Felix Reichling and Kent Smetters write (gated–ungated version here),
But the presence of stochastic mortality probabilities also introduces a correlated risk. After a negative shock to health that reduces a household’s life expectancy, the present value of the annuity stream falls. At the same time, a negative health shock produces potential losses, including lost wage income not replaced by disability insurance, out-of-pocket medical costs, and uninsured nursing care expenses, that may increase a household’s marginal utility. Since the value of non-annuitized wealth is not affected by one’s health state, the optimal level of annuitization falls below 100 percent.
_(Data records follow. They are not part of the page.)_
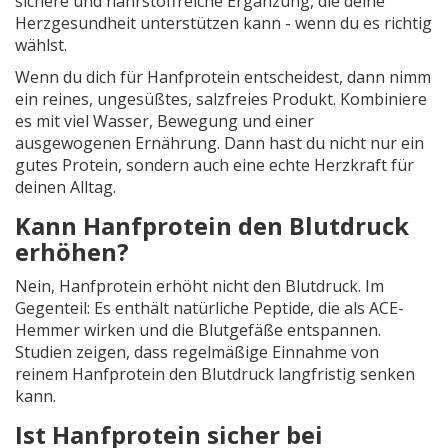
sichere und nährstoffreiche Ergänzung, die deine
Herzgesundheit unterstützen kann - wenn du es richtig
wählst.
Wenn du dich für Hanfprotein entscheidest, dann nimm
ein reines, ungesüßtes, salzfreies Produkt. Kombiniere
es mit viel Wasser, Bewegung und einer
ausgewogenen Ernährung. Dann hast du nicht nur ein
gutes Protein, sondern auch eine echte Herzkraft für
deinen Alltag.
Kann Hanfprotein den Blutdruck
erhöhen?
Nein, Hanfprotein erhöht nicht den Blutdruck. Im
Gegenteil: Es enthält natürliche Peptide, die als ACE-
Hemmer wirken und die Blutgefäße entspannen.
Studien zeigen, dass regelmäßige Einnahme von
reinem Hanfprotein den Blutdruck langfristig senken
kann.
Ist Hanfprotein sicher bei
An annuity is risk-reducing if the only risk you face is additional longevity. In fact, other risks may be more serious. You could easily find yourself needing to take out a loan if your savings are tied up in an annuity and your spouse requires a home health aide.
Economists have been preaching for 50 years that the low usage of annuities illustrates a market failure. In fact, what it may illustrate is that economists who relied on a mathematical model left out some important considerations. We need a term for this. I propose model failure.
‘Model myopia’ is another one. Can’t see the whole picture.
Those are good but we engineers call it “model.”
I’m afraid I don’t follow what the first paragraph is saying, other than that it doesn’t make sense for some people to buy annuities.
…and that you can’t predict in advance whether you are one of those people.
Most financial products stink. Absence of innovation isn’t a “market failure.”